#### TEXTO DEL EJERCICIO:
------------------------
El aterrizaje se desarrolla con normalidad, a pesar de esas nubes negruzcas que amenazan e impiden ver con claridad el entorno, la temperatura es agradable, y todo apunta a que esta ciudad histórica e historiada, se perfilará acogedora. Berlín te da la bienvenida. Ha llegado usted a Schönefeld.
He avisado a Miguel Ángel García, corresponsal de Televisión Española en esta sinfonía de ciudades, para quedar con él, lo que a priori se me antoja extraordinario. ¡Quién mejor que un amigo y paisano como cicerone!
No es la primera vez que viajo a Berlín, pero siempre se agradece que un buen conocedor de los entresijos de esta gran capital europea, te ayude a ver otro Berlín, o al menos te sugiera sitios, te hable de sus habitantes, de su modo de vida, de su forma de entender el mundo. «Los alemanes, bueno los berlineses, son pesimistas y perezosos, unos existencialistas», aclara convencido Miguel Ángel. Sí, los alemanes se parecen mucho a los franceses, me da la impresión, en que son existencialistas, siempre se están quejando, pensando en el futuro, en sus planes de futuro, en ahorrar, no vaya a ser que vuelva la Guerra y el holocausto -qué duro, su pasado más reciente-, me atrevo a subrayar. Ni siquiera son tan trabajadores como creemos. “Cuando veas trabajar a alguien, después de las cuatro de la tarde -insiste Miguel Ángel- se trata de un español”. Roto, una vez más, el tópico del alemán trabajador y el español vago, me siento con ganas de re-descubrir esta urbe, aunque ésta como otras necesitaría toda una vida para entenderla, pero uno no dispone más que de unos días para aproximarse a ella.
Se trata de una ciudad de dimensiones colosales, como la mayoría de las metrópolis alemanas, que por cierto se asemejan a las norteamericanas. «Berlín -apostilla Miguel Ángel- tiene menos habitantes que Madrid, pero es muchísimo más grande en extensión».
------------------------
#### PARTES DEL EJERCICIO:
1. Copia sin cambios el fragmento del texto sobre Berlín que empieza en "El aterrizaje se" y termina en "usted a Schönefeld.".
2. Prosigue el texto sobre el viaje a Berlín a partir de su última oración.
------------------------
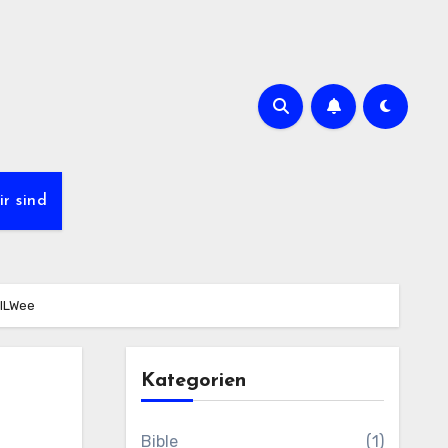
r sind
ILWee
Kategorien
Bible
(1)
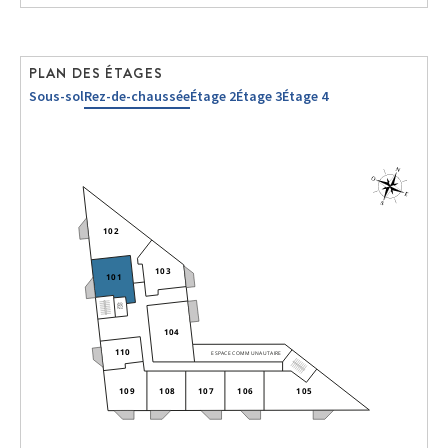
PLAN DES ÉTAGES
Sous-sol
Rez-de-chaussée
Étage 2
Étage 3
Étage 4
102
103
101
104
110
ESPACE COMMUNAUTAIRE
109
108
107
106
105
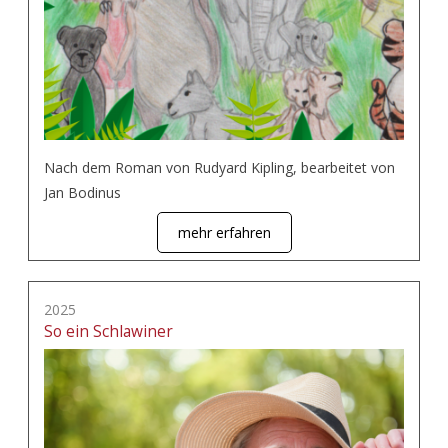
Nach dem Roman von Rudyard Kipling, bearbeitet von
Jan Bodinus
mehr erfahren
2025
So ein Schlawiner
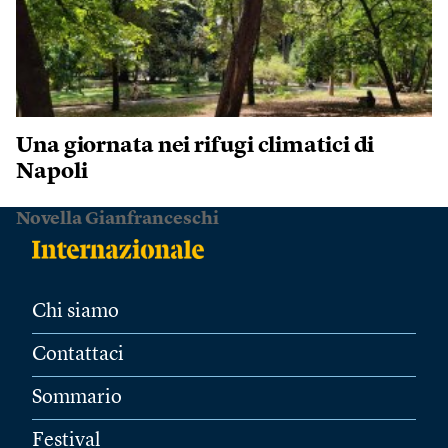
Una giornata nei rifugi climatici di
Napoli
Novella Gianfranceschi
Chi siamo
Contattaci
Sommario
Festival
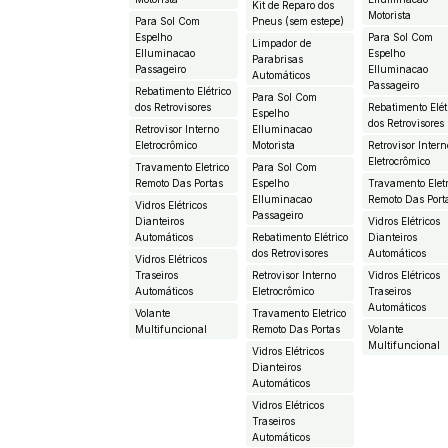
Kit de Reparo dos
Motorista
Para Sol Com
Pneus (sem estepe)
Espelho
Para Sol Com
Limpador de
EIluminacao
Espelho
Parabrisas
Passageiro
EIluminacao
Automáticos
Passageiro
Rebatimento Elétrico
Para Sol Com
dos Retrovisores
Rebatimento Elét
Espelho
dos Retrovisores
Retrovisor Interno
EIluminacao
Eletrocrômico
Motorista
Retrovisor Intern
Eletrocrômico
Travamento Eletrico
Para Sol Com
Remoto Das Portas
Espelho
Travamento Eletr
EIluminacao
Remoto Das Port
Vidros Elétricos
Passageiro
Dianteiros
Vidros Elétricos
Automáticos
Rebatimento Elétrico
Dianteiros
dos Retrovisores
Automáticos
Vidros Elétricos
Traseiros
Retrovisor Interno
Vidros Elétricos
Automáticos
Eletrocrômico
Traseiros
Automáticos
Volante
Travamento Eletrico
Multifuncional
Remoto Das Portas
Volante
Multifuncional
Vidros Elétricos
Dianteiros
Automáticos
Vidros Elétricos
Traseiros
Automáticos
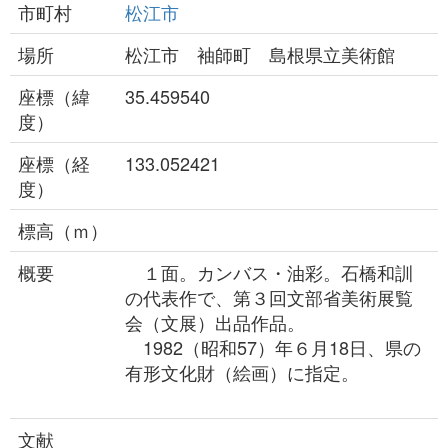
市町村
松江市
場所
松江市 袖師町 島根県立美術館
座標（緯
35.459540
度）
座標（経
133.052421
度）
標高（ｍ）
概要
１面。カンバス・油彩。石橋和訓
の代表作で、第３回文部省美術展覧
会（文展）出品作品。
1982（昭和57）年６月18日、県の
有形文化財（絵画）に指定。
文献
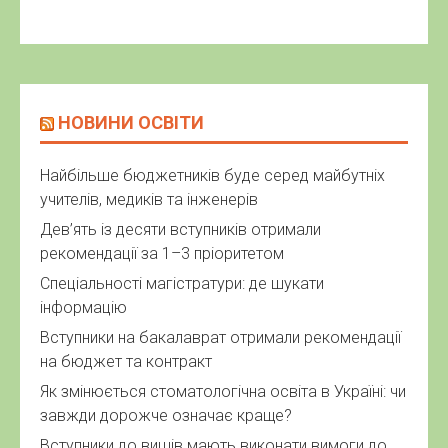
Вступники на бакалаврат отримали рекомендації
на бюджет та контракт
Як змінюється стоматологічна освіта в Україні: чи
завжди дорожче означає краще?
Вступники до вишів мають виконати вимоги до
зарахування до 11 серпня
У МОН заявили про зростання кількості
вступників майже на 40 тисяч
Завтра розпочинається подання заяв від
вступників у магістратуру
Виконання вимог до зарахування: три необхідні
кроки вступника
Книга літер: шаблони цікавого дидактичного
матеріалу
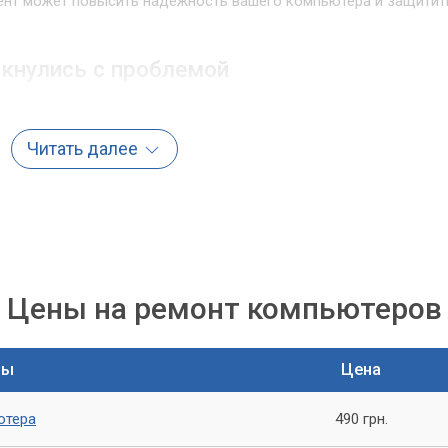
нент может повысить надежность вашего компьютера и защитит
лкнулись с проблемой
м мостом материнской платы, не пытайтесь решить проблему
 или установка компонентов может привести к еще большим
Читать далее
ьютерный Мастер», и мы поможем вам быстро и качественно
 объем текста
нформацию о нашей услуге по замене южного моста материнск
дополнительные сведения о том, что может привести к
Цены на ремонт компьютеров
ть вызван неправильной установкой вентилятора или
ты
Цена
Плохое качество компонентов также может привести к выходу
ы.
ютера
490 грн.
 подробно процесс замены южного моста материнской платы.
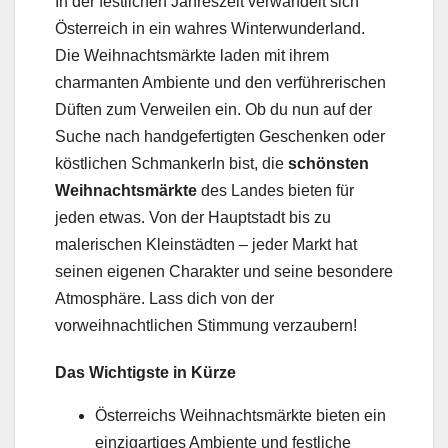
In der festlichen Jahreszeit verwandelt sich
Österreich in ein wahres Winterwunderland.
Die Weihnachtsmärkte laden mit ihrem
charmanten Ambiente und den verführerischen
Düften zum Verweilen ein. Ob du nun auf der
Suche nach handgefertigten Geschenken oder
köstlichen Schmankerln bist, die
schönsten
Weihnachtsmärkte
des Landes bieten für
jeden etwas. Von der Hauptstadt bis zu
malerischen Kleinstädten – jeder Markt hat
seinen eigenen Charakter und seine besondere
Atmosphäre. Lass dich von der
vorweihnachtlichen Stimmung verzaubern!
Das Wichtigste in Kürze
Österreichs Weihnachtsmärkte bieten ein
einzigartiges Ambiente und festliche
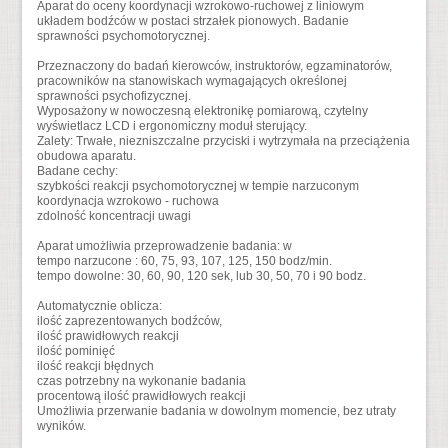
Aparat do oceny koordynacji wzrokowo-ruchowej z liniowym
układem bodźców w postaci strzałek pionowych. Badanie
sprawności psychomotorycznej.
Przeznaczony do badań kierowców, instruktorów, egzaminatorów,
pracowników na stanowiskach wymagających określonej
sprawności psychofizycznej.
Wyposażony w nowoczesną elektronikę pomiarową, czytelny
wyświetlacz LCD i ergonomiczny moduł sterujący.
Zalety: Trwałe, niezniszczalne przyciski i wytrzymała na przeciążenia
obudowa aparatu.
Badane cechy:
szybkości reakcji psychomotorycznej w tempie narzuconym
koordynacja wzrokowo - ruchowa
zdolność koncentracji uwagi
Aparat umożliwia przeprowadzenie badania: w
tempo narzucone : 60, 75, 93, 107, 125, 150 bodz/min.
tempo dowolne: 30, 60, 90, 120 sek, lub 30, 50, 70 i 90 bodz.
Automatycznie oblicza:
ilość zaprezentowanych bodźców,
ilość prawidłowych reakcji
ilość pominięć
ilość reakcji błędnych
czas potrzebny na wykonanie badania
procentową ilość prawidłowych reakcji
Umożliwia przerwanie badania w dowolnym momencie, bez utraty
wyników.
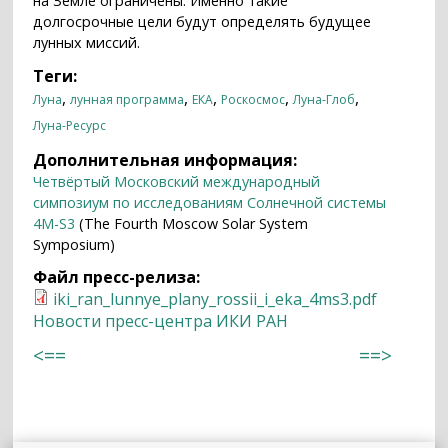
на Земле ограничены. Именно такие
долгосрочные цели будут определять будущее
лунных миссий.
Теги:
,
,
,
,
,
Луна
лунная программа
ЕКА
Роскосмос
Луна-Глоб
Луна-Ресурс
Дополнительная информация:
Четвёртый Московский международный
симпозиум по исследованиям Солнечной системы
4M-S3
(The Fourth Moscow Solar System
Symposium)
Файл пресс-релиза:
iki_ran_lunnye_plany_rossii_i_eka_4ms3.pdf
Новости пресс-центра ИКИ РАН
<==
==>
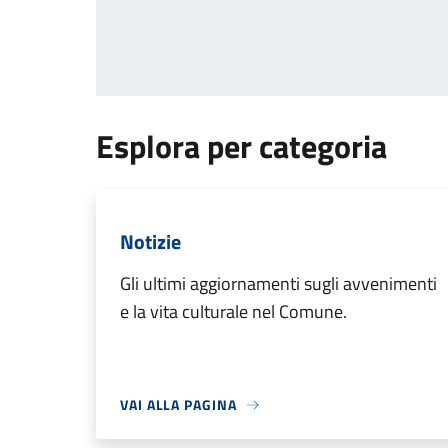
Esplora per categoria
Notizie
Gli ultimi aggiornamenti sugli avvenimenti
e la vita culturale nel Comune.
VAI ALLA PAGINA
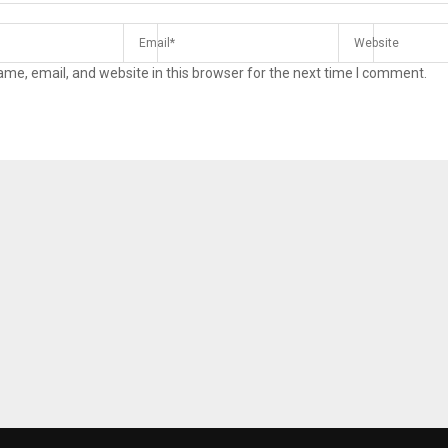
me, email, and website in this browser for the next time I comment.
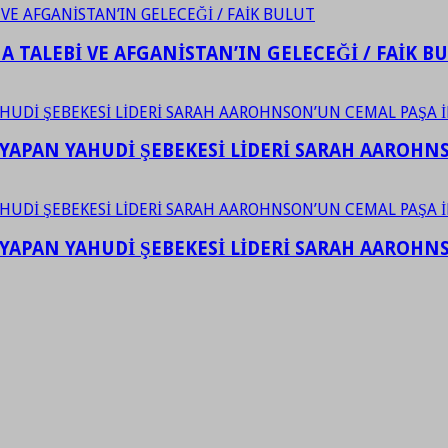
 TALEBİ VE AFGANİSTAN’IN GELECEĞİ / FAİK B
YAPAN YAHUDİ ŞEBEKESİ LİDERİ SARAH AAROHNSO
YAPAN YAHUDİ ŞEBEKESİ LİDERİ SARAH AAROHNSO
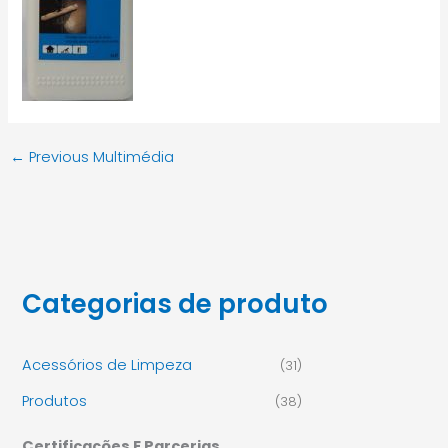
←
Previous Multimédia
Categorias de produto
Acessórios de Limpeza
(31)
Produtos
(38)
Certificações E Parcerias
------------------------
#### RESULTADOS DEL EJERCICIO:
1.
El aterrizaje se desarrolla con normalidad, a pesar de esas nubes negruzcas que amenazan e impiden ver con claridad el entorno, la temperatura es agradable, y todo apunta a que esta ciudad histórica e historiada, se perfilará acogedora. Berlín te da la bienvenida. Ha llegado usted a Schönefeld.

2.
A decir verdad, sólo hay que darse una vuelta por el Tiergarten, un parque o bosque cuya extensión, por decirlo a la ligera, es mayor que muchas pequeñas ciudades españolas. Para hacerse una idea de su grandeza, sobre todo del centro o zona A, hay que recorrerla a pie -aunque resulte una locura- o bien en bicicleta, que puede resultar una delicia, pues se trata de una ciudad llana, con carriles de bici habilitados expresamente para el ciclista paseante.
Desde Charlottenburg, donde decido alojarme, hasta el lugar de trabajo de Miguel Ángel García -cercano a la estación principal de trenes, la Hauptbahnhof, en la Reinhardtstrasse, 58-, se perfila una larga caminata, que por otra parte resulta agradable, sobre todo si luce el sol, algo poco habitual, y que el viajero aprovecha como un lagarto, después de un primer día desapacible en lo climatológico, aunque estimulante en lo demás.
Continúo la visita por esta ciudad impregnada de grúas que apuntan desafiantes al cielo, en constante cambio y recuperación, después de la caída del Muro de la Muerte, aunque aún se conservan vestigios del mismo en diversas partes, a buen seguro como fiel testimonio de lo que aconteció, para que la historia, como tal, no vuelva a repetirse.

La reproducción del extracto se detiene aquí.